Why do conservatives say USA Today is liberal?
Conservatives often perceive USA Today as liberal because of its 2016 and 2020 editorial decisions, its coverage of social issues like climate change and gun control, and its use of sources that lean progressive. But these perceptions often stem from comparing it to outlets like Fox News or The Daily Caller - which are explicitly partisan. USA Today’s tone is calmer, its language less inflammatory, and its data more balanced - which can feel like bias to those used to louder, more ideological reporting.
Is USA Today trustworthy?
Yes, USA Today has a high reliability score of 40.91 from Ad Fontes Media, which rates it as "Reliable, Analysis/Fact Reporting." While its political coverage sometimes draws criticism, its reporting on business, science, and national events is consistently fact-based. Trust varies by political affiliation - 58% of Democrats trust it, compared to 32% of Republicans - but its overall fact-checking standards remain strong.

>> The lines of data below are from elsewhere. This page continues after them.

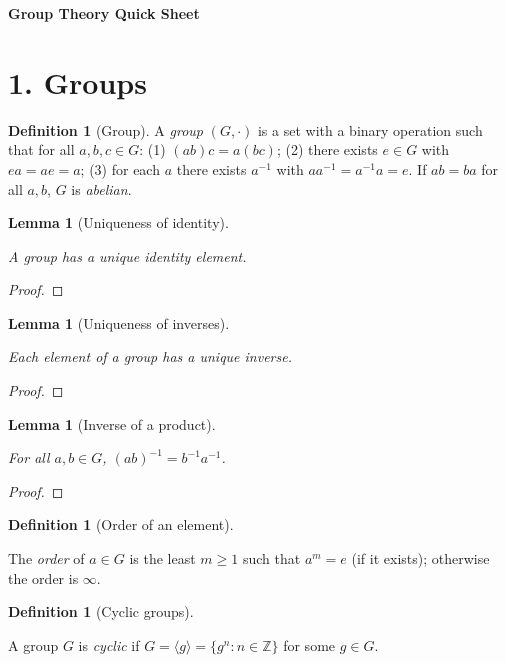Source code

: \documentclass[11pt,letterpaper]{article}
\newtheorem{lemma}[theorem]{Lemma}
\theoremstyle{definition}
\newtheorem{definition}[theorem]{Definition}
\theoremstyle{remark}
\newcommand{\ZZ}{\mathbb{Z}}
\newcommand{\uses}[1]{}
\begin{document}
\begin{center}
  {\Large \textbf{Group Theory Quick Sheet}}\\
  \vspace{2mm}
\end{center}

\section*{1. Groups}

\begin{definition}[Group]\label{def:group}
A \emph{group} $(G,\cdot)$ is a set with a binary operation such that for all $a,b,c\in G$:
(1) $(ab)c=a(bc)$;
(2) there exists $e\in G$ with $ea=ae=a$;
(3) for each $a$ there exists $a^{-1}$ with $aa^{-1}=a^{-1}a=e$. If $ab=ba$ for all $a,b$, $G$ is \emph{abelian}.
\end{definition}

\begin{lemma}[Uniqueness of identity]\label{lem:unique_identity}
\uses{def:group}
A group has a unique identity element.
\end{lemma}
\begin{proof}\end{proof}

\begin{lemma}[Uniqueness of inverses]\label{lem:unique_inverse}
\uses{def:group}
Each element of a group has a unique inverse.
\end{lemma}
\begin{proof}\uses{lem:unique_identity}\end{proof}

\begin{lemma}[Inverse of a product]\label{lem:inverse_product}
\uses{def:group}
For all $a,b\in G$, $(ab)^{-1}=b^{-1}a^{-1}$.
\end{lemma}
\begin{proof}\end{proof}

\begin{definition}[Order of an element]\label{def:order}
\uses{def:group}
The \emph{order} of $a\in G$ is the least $m\ge1$ such that $a^m=e$ (if it exists); otherwise the order is $\infty$.
\end{definition}

\begin{definition}[Cyclic groups]\label{def:cyclic_group}
\uses{def:group}
A group $G$ is \emph{cyclic} if $G=\langle g\rangle=\{g^n:n\in\ZZ\}$ for some $g\in G$.
\end{definition}
\end{document}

How does USA Today compare to The Wall Street Journal?
The Wall Street Journal has a bias score of +3.4 from Ad Fontes Media, placing it slightly right of center, while USA Today is rated at -3.77 - slightly left of center. The Journal’s editorial page is famously conservative and regularly endorses Republican candidates. USA Today’s editorial page has endorsed only one candidate in its history and now avoids presidential endorsements entirely. Their news reporting differs too: WSJ often frames economic issues through a free-market lens; USA Today tends to focus on broader public impact.